# [DIRECTIONS FOR THIS TASK]
Give every entry again, unchanged, and leave its images out.

# [INPUT RECORDS]
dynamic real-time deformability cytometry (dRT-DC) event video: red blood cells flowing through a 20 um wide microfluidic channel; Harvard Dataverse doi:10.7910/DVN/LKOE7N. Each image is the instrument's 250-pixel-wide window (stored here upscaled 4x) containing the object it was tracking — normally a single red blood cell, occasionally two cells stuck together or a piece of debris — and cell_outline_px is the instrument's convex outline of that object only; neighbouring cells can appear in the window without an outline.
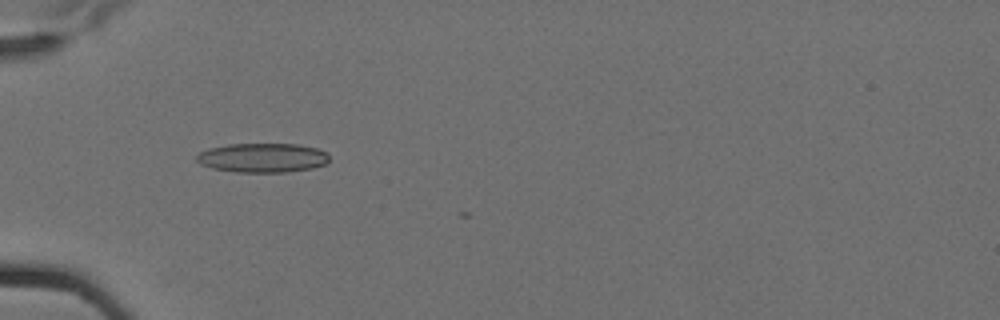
{"species": "Egyptian fruit bat (a non-hibernating species)", "species_latin": "Rousettus aegyptiacus", "temperature_condition": "cold", "stored_images_in_passage": 6, "camera_frame_rate_fps": 3000, "um_per_image_px": 0.085, "animal": {"sex": "female"}, "frame": {"image": 1, "passage_image": 5, "time_ms": 1.333, "image_size_px": [1000, 320], "cell_outline_px": [[328, 164], [312, 168], [288, 172], [236, 172], [212, 168], [200, 164], [196, 160], [196, 156], [200, 152], [208, 148], [228, 144], [300, 144], [316, 148], [324, 152], [328, 156]], "centroid_in_image_um": [22.31, 13.41], "position_along_channel_um": 62.7, "area_um2": 22.72}}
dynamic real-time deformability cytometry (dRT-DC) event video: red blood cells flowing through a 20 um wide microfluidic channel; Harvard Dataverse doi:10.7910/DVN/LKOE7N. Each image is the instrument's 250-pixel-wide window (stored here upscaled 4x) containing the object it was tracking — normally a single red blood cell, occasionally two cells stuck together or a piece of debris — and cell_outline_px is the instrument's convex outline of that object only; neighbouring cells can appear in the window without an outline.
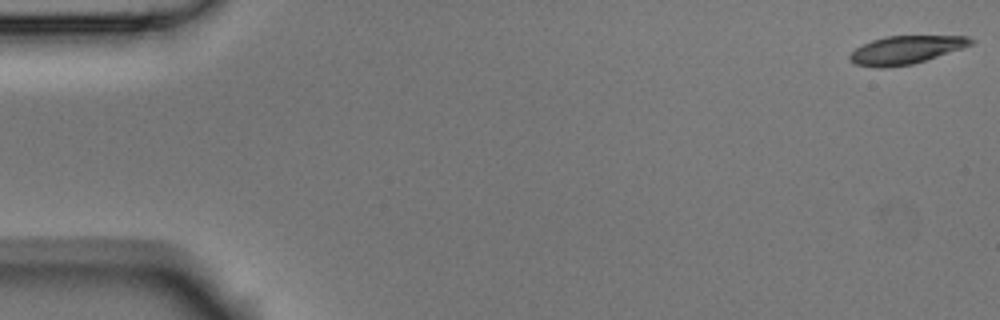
{"species": "Egyptian fruit bat (a non-hibernating species)", "species_latin": "Rousettus aegyptiacus", "temperature_condition": "room temperature", "stored_images_in_passage": 3, "camera_frame_rate_fps": 3000, "um_per_image_px": 0.085, "animal": {"sex": "male"}, "frame": {"image": 1, "passage_image": 1, "time_ms": 0.0, "image_size_px": [1000, 320], "cell_outline_px": [[976, 40], [972, 44], [912, 64], [888, 68], [876, 68], [856, 64], [848, 60], [848, 56], [856, 48], [872, 40], [884, 36], [968, 36]], "centroid_in_image_um": [76.94, 4.24], "position_along_channel_um": 8.1, "area_um2": 19.65}}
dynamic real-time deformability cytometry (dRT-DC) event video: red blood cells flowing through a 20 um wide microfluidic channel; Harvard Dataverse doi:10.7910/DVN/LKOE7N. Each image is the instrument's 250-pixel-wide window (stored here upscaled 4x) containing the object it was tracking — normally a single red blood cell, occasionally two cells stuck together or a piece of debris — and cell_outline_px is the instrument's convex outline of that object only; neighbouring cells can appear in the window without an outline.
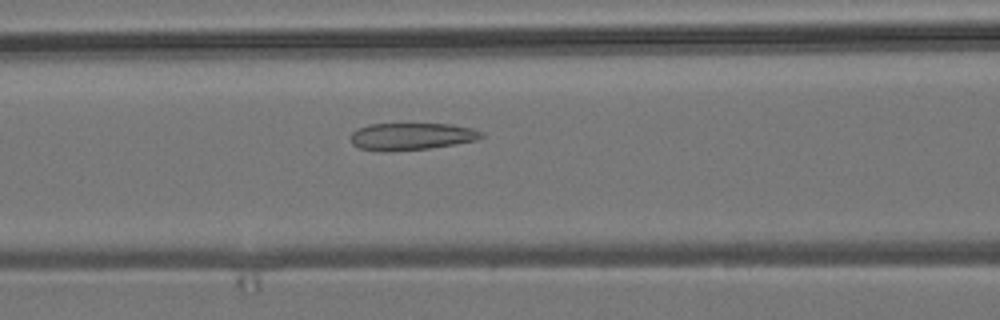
{"species": "common noctule bat (a hibernating species)", "species_latin": "Nyctalus noctula", "temperature_condition": "room temperature", "stored_images_in_passage": 50, "camera_frame_rate_fps": 3000, "um_per_image_px": 0.085, "animal": {"sex": "male", "body_mass_g": 19.2, "forearm_length_mm": 51.8}, "frame": {"image": 1, "passage_image": 22, "time_ms": 7.0, "image_size_px": [1000, 320], "cell_outline_px": [[484, 136], [476, 140], [428, 148], [388, 152], [380, 152], [360, 148], [352, 144], [352, 132], [368, 124], [452, 124], [472, 128], [484, 132]], "centroid_in_image_um": [34.98, 11.6], "position_along_channel_um": 131.6, "area_um2": 20.63}}
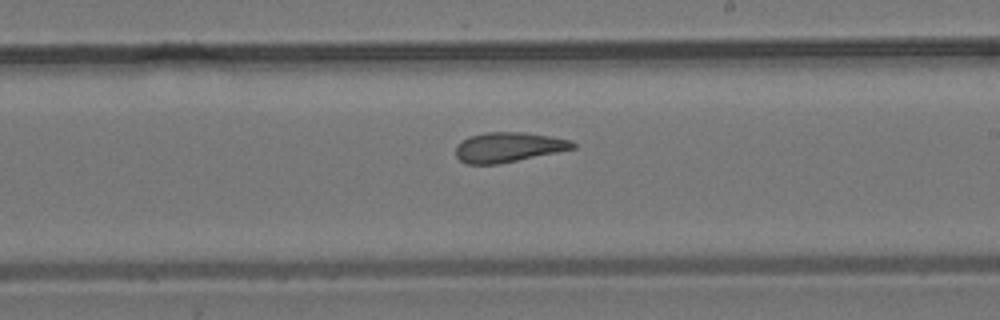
{"frame": {"image": 2, "passage_image": 31, "time_ms": 10.0, "image_size_px": [1000, 320], "cell_outline_px": [[576, 148], [500, 164], [468, 164], [460, 160], [456, 156], [456, 144], [460, 140], [468, 136], [484, 132], [524, 132], [552, 136], [572, 140], [576, 144]], "centroid_in_image_um": [43.2, 12.5], "position_along_channel_um": 245.8, "area_um2": 20.63}}
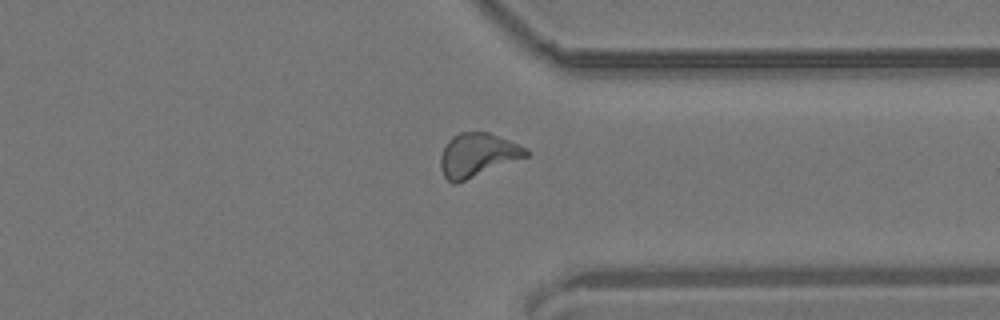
{"frame": {"image": 3, "passage_image": 41, "time_ms": 13.333, "image_size_px": [1000, 320], "cell_outline_px": [[528, 156], [456, 184], [452, 184], [444, 176], [440, 168], [440, 156], [448, 140], [452, 136], [460, 132], [488, 132], [528, 148]], "centroid_in_image_um": [40.57, 13.18], "position_along_channel_um": 370.8, "area_um2": 21.68}, "authors_computed_cell_mechanics": {"area_um2": 21.0681, "velocity_mm_per_s": 3.8124, "shape_relaxation_time_tau1_ms": null, "shape_relaxation_time_tau2_ms": 1.9596, "deformation_change_tau1": null, "deformation_change_tau2": 0.1009}}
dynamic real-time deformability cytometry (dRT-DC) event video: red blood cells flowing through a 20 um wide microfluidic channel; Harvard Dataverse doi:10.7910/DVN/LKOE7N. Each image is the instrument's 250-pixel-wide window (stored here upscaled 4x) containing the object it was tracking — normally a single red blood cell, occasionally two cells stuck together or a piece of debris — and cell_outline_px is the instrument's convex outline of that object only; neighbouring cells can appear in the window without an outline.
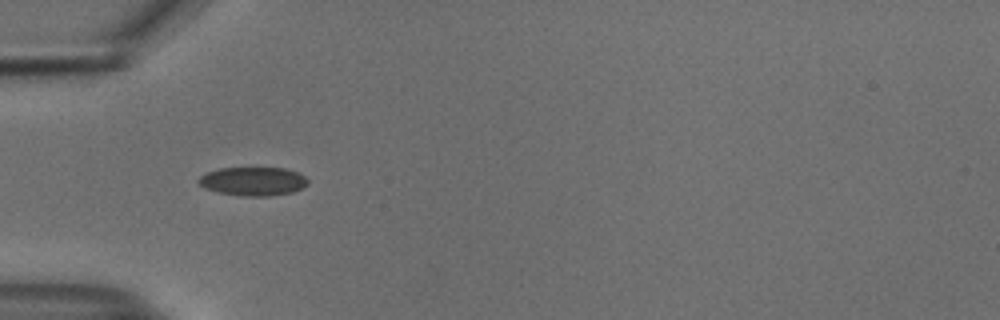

# [CORRECT RESULT]
dynamic real-time deformability cytometry (dRT-DC) event video: red blood cells flowing through a 20 um wide microfluidic channel; Harvard Dataverse doi:10.7910/DVN/LKOE7N. Each image is the instrument's 250-pixel-wide window (stored here upscaled 4x) containing the object it was tracking — normally a single red blood cell, occasionally two cells stuck together or a piece of debris — and cell_outline_px is the instrument's convex outline of that object only; neighbouring cells can appear in the window without an outline.
{"species": "Egyptian fruit bat (a non-hibernating species)", "species_latin": "Rousettus aegyptiacus", "temperature_condition": "cold", "stored_images_in_passage": 6, "camera_frame_rate_fps": 3000, "um_per_image_px": 0.085, "animal": {"sex": "female"}, "frame": {"image": 1, "passage_image": 5, "time_ms": 1.333, "image_size_px": [1000, 320], "cell_outline_px": [[328, 164], [312, 168], [288, 172], [236, 172], [212, 168], [200, 164], [196, 160], [196, 156], [200, 152], [208, 148], [228, 144], [300, 144], [316, 148], [324, 152], [328, 156]], "centroid_in_image_um": [22.31, 13.41], "position_along_channel_um": 62.7, "area_um2": 22.72}}
dynamic real-time deformability cytometry (dRT-DC) event video: red blood cells flowing through a 20 um wide microfluidic channel; Harvard Dataverse doi:10.7910/DVN/LKOE7N. Each image is the instrument's 250-pixel-wide window (stored here upscaled 4x) containing the object it was tracking — normally a single red blood cell, occasionally two cells stuck together or a piece of debris — and cell_outline_px is the instrument's convex outline of that object only; neighbouring cells can appear in the window without an outline.
{"species": "Egyptian fruit bat (a non-hibernating species)", "species_latin": "Rousettus aegyptiacus", "temperature_condition": "room temperature", "stored_images_in_passage": 3, "camera_frame_rate_fps": 3000, "um_per_image_px": 0.085, "animal": {"sex": "male"}, "frame": {"image": 1, "passage_image": 1, "time_ms": 0.0, "image_size_px": [1000, 320], "cell_outline_px": [[976, 40], [972, 44], [912, 64], [888, 68], [876, 68], [856, 64], [848, 60], [848, 56], [856, 48], [872, 40], [884, 36], [968, 36]], "centroid_in_image_um": [76.94, 4.24], "position_along_channel_um": 8.1, "area_um2": 19.65}}
dynamic real-time deformability cytometry (dRT-DC) event video: red blood cells flowing through a 20 um wide microfluidic channel; Harvard Dataverse doi:10.7910/DVN/LKOE7N. Each image is the instrument's 250-pixel-wide window (stored here upscaled 4x) containing the object it was tracking — normally a single red blood cell, occasionally two cells stuck together or a piece of debris — and cell_outline_px is the instrument's convex outline of that object only; neighbouring cells can appear in the window without an outline.
{"species": "common noctule bat (a hibernating species)", "species_latin": "Nyctalus noctula", "temperature_condition": "room temperature", "stored_images_in_passage": 50, "camera_frame_rate_fps": 3000, "um_per_image_px": 0.085, "animal": {"sex": "male", "body_mass_g": 19.2, "forearm_length_mm": 51.8}, "frame": {"image": 1, "passage_image": 22, "time_ms": 7.0, "image_size_px": [1000, 320], "cell_outline_px": [[484, 136], [476, 140], [428, 148], [388, 152], [380, 152], [360, 148], [352, 144], [352, 132], [368, 124], [452, 124], [472, 128], [484, 132]], "centroid_in_image_um": [34.98, 11.6], "position_along_channel_um": 131.6, "area_um2": 20.63}}
{"frame": {"image": 2, "passage_image": 31, "time_ms": 10.0, "image_size_px": [1000, 320], "cell_outline_px": [[576, 148], [500, 164], [468, 164], [460, 160], [456, 156], [456, 144], [460, 140], [468, 136], [484, 132], [524, 132], [552, 136], [572, 140], [576, 144]], "centroid_in_image_um": [43.2, 12.5], "position_along_channel_um": 245.8, "area_um2": 20.63}}
{"frame": {"image": 3, "passage_image": 41, "time_ms": 13.333, "image_size_px": [1000, 320], "cell_outline_px": [[528, 156], [456, 184], [452, 184], [444, 176], [440, 168], [440, 156], [448, 140], [452, 136], [460, 132], [488, 132], [528, 148]], "centroid_in_image_um": [40.57, 13.18], "position_along_channel_um": 370.8, "area_um2": 21.68}, "authors_computed_cell_mechanics": {"area_um2": 21.0681, "velocity_mm_per_s": 3.8124, "shape_relaxation_time_tau1_ms": null, "shape_relaxation_time_tau2_ms": 1.9596, "deformation_change_tau1": null, "deformation_change_tau2": 0.1009}}
dynamic real-time deformability cytometry (dRT-DC) event video: red blood cells flowing through a 20 um wide microfluidic channel; Harvard Dataverse doi:10.7910/DVN/LKOE7N. Each image is the instrument's 250-pixel-wide window (stored here upscaled 4x) containing the object it was tracking — normally a single red blood cell, occasionally two cells stuck together or a piece of debris — and cell_outline_px is the instrument's convex outline of that object only; neighbouring cells can appear in the window without an outline.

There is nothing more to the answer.